The SUPER-SME project aims to contribute to the objective of raising the…
Support to Potential and Existing Research intensive SMEs
The SUPER-SME project aims to contribute to the objective of raising the intensity of research expenditure and activity of enterprises in the participating regions through a mix of activities. This will be done in two main phases using a range of tools:
Phase 1: mapping S&T intermediation services and identifying gaps
- Phase 1 will start from the existing baseline situation in terms of regional RTD performance, the project will map and appraise the relative contribution and success of the existing S&T intermediaries in each region;
- This mapping will be contrasted with and debated by a panel of leading ‘research intensive’ SMEs in the region in order to identify the main gaps and establish a prioritisation of needs;
- A first inter-regional workshop will then allow an exchange of views and discussions on the outcome of the mapping exercise and will prepare the second phase of the project.
Phase 2: Peer review and mentoring actions to develop regional S&T intermediation networks
- The second phase will be based on a series of peer-review and mentoring actions between the seven regions, including study trips. These actions will be organised with a view to achieving a concrete result for each region in the form of a plan of action for improving S&T intermediation services and the drafting of a regional pilot project in the four mentee regions. This will be done in consultation with the panel of research intensive SMEs which will meet a further two-times to review progress.
- The results of the mapping, benchmarking and exchange of experience activities will be summarised in the form of a blueprint guide to provide subsequent guidance to policy makers in RTD matters.
In short, the project will seek to synthesis and distill the experience and knowledge gained by the three mentor regions on their S&T intermediation system and use it to develop and improve key intermediaries in each of the mentee regions.

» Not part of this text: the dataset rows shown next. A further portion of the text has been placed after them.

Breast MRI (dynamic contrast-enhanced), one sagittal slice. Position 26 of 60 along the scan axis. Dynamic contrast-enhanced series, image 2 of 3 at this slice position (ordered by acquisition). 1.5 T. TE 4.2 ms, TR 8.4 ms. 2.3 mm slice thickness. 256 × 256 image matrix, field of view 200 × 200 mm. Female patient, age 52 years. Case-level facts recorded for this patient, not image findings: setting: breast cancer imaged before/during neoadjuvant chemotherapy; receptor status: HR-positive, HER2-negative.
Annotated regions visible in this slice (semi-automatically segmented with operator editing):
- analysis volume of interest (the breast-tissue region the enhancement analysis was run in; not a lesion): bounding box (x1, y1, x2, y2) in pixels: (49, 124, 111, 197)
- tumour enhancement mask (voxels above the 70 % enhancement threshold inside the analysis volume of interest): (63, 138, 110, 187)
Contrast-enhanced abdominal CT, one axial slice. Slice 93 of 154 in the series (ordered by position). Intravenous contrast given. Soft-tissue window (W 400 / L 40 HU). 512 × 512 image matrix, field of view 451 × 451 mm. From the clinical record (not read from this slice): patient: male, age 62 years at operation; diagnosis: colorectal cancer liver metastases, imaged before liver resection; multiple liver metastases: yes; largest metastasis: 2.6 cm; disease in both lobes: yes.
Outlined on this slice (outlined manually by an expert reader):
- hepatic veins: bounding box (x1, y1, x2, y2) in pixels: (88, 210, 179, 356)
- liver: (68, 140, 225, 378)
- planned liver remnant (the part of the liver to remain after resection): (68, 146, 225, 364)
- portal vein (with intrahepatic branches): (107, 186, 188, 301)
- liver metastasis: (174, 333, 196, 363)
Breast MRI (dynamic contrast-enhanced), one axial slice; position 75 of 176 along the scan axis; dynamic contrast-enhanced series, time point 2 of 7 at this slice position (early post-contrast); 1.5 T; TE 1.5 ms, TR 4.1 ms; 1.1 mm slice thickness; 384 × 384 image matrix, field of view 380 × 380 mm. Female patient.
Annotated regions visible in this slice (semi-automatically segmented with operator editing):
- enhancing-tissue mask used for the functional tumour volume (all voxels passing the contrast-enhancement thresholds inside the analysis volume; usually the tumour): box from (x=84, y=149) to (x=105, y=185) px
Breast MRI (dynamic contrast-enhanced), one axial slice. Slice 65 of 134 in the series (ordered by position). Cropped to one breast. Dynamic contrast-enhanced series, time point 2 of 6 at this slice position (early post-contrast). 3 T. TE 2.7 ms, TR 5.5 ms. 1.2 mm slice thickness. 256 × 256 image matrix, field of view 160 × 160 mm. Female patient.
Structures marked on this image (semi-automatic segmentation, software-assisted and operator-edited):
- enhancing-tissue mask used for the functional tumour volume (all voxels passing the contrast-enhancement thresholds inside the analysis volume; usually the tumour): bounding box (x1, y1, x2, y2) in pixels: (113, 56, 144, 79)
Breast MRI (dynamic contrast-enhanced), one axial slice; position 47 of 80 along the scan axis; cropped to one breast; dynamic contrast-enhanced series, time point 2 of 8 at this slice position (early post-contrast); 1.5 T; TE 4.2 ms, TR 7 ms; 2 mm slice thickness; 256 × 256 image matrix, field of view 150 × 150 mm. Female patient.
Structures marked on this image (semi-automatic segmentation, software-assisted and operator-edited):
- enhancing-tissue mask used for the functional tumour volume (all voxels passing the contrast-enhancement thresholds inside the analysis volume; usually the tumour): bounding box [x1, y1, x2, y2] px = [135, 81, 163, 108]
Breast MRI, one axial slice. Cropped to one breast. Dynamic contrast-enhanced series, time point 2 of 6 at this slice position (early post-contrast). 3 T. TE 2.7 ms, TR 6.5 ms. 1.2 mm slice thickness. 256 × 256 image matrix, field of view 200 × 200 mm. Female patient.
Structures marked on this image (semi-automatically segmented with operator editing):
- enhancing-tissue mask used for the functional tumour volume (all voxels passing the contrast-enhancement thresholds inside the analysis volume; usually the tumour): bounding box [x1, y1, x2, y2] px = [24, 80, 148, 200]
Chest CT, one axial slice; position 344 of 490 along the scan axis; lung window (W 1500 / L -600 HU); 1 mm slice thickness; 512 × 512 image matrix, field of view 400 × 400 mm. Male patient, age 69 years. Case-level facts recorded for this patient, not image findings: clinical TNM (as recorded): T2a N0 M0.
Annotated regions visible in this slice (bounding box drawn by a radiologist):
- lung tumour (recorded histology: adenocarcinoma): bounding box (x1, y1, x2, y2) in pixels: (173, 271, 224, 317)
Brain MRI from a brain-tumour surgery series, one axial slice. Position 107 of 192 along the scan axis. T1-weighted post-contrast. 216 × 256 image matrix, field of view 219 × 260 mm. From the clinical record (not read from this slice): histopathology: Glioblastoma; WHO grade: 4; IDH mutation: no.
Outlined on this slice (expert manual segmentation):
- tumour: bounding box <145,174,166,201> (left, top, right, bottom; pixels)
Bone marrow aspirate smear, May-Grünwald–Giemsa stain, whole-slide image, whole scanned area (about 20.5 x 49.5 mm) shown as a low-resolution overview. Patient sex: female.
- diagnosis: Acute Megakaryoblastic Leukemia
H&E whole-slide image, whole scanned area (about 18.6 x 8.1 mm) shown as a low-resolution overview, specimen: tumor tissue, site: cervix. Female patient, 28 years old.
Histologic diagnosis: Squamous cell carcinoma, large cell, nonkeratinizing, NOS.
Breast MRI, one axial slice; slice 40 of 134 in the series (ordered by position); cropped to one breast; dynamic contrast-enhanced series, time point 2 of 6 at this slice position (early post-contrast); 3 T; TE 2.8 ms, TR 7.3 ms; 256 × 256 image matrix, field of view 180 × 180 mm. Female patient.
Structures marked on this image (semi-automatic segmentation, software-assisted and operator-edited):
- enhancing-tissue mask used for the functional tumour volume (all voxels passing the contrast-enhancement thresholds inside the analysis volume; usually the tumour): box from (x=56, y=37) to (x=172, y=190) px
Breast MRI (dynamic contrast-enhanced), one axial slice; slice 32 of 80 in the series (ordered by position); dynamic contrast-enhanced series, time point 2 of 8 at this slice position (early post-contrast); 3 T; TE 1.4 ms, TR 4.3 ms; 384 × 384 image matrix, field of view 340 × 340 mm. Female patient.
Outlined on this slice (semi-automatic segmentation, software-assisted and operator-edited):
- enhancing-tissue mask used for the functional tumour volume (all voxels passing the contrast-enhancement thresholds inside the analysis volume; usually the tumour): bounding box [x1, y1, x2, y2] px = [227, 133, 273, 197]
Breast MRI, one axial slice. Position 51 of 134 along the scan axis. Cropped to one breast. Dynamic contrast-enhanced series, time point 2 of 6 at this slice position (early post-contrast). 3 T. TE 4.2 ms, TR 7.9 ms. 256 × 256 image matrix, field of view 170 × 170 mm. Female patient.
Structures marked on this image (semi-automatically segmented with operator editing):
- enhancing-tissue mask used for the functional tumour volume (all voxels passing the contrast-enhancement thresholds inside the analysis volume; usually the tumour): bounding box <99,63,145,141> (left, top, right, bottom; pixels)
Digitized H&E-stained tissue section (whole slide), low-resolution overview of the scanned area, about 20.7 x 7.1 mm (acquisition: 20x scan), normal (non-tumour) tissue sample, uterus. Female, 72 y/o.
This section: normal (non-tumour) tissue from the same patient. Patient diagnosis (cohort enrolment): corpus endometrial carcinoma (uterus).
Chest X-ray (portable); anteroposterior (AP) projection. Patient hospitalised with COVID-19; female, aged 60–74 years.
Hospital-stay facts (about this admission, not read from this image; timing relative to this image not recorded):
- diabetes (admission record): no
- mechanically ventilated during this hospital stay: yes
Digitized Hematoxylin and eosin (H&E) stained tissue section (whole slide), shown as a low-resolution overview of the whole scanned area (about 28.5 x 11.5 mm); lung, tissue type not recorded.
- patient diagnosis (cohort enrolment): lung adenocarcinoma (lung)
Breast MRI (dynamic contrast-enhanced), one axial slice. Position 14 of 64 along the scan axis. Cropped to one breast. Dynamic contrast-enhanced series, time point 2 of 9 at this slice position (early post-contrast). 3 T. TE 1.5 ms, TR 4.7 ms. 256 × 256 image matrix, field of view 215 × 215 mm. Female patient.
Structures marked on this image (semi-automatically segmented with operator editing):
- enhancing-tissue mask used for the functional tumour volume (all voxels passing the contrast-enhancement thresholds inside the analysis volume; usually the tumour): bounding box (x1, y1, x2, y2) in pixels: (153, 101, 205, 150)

It is also expected that the exchange of experience between the three mentor regions will assist them in their own reorganisation and reinforcement of the effectiveness of their own regional S&T intermediation network.
The regions will also be able to compare their own experience in coordinating regional partnerships around research and innovation themes with the priorities and actions of the national level. The French case is an extremely interesting example of the need for coordination between national actions in favour of research and predominantly national funding of research and regional competence and funding for intermediaries, technology diffusion and innovation. The new nationally promoted competitiveness poles are the latest example and Lorraine has been selected as a pilot region for the materials sector. In Turkey, Adana region is strongly supported by the national research organisation TÜBITAK and its funding agency TIDEB and is considered as a pilot region for developing research, technology and innovation structures and services at regional level. Another example, is the Estonian case, which at national level is considered to be one of the most advanced of the NMS in developing research and innovation policy, and where the regional partnership for Tartu has been extremely active in promoting research and innovation policy including the piloting of new national programmes (e.g. the SPINNO or Competence Centre programmes in Tartu).
The final output of the project will be a blueprint guide for other regions seeking to restructure, rationalise or reform their own regional S&T intermediation system in favour of research-intensive SMEs. This guide will synthesise the experience of the six/seven regions in implementing SUPER-SME and make it available to a wide number of regions via the IRE Network and other networks (e.g. ERIK, ERRIN, etc.)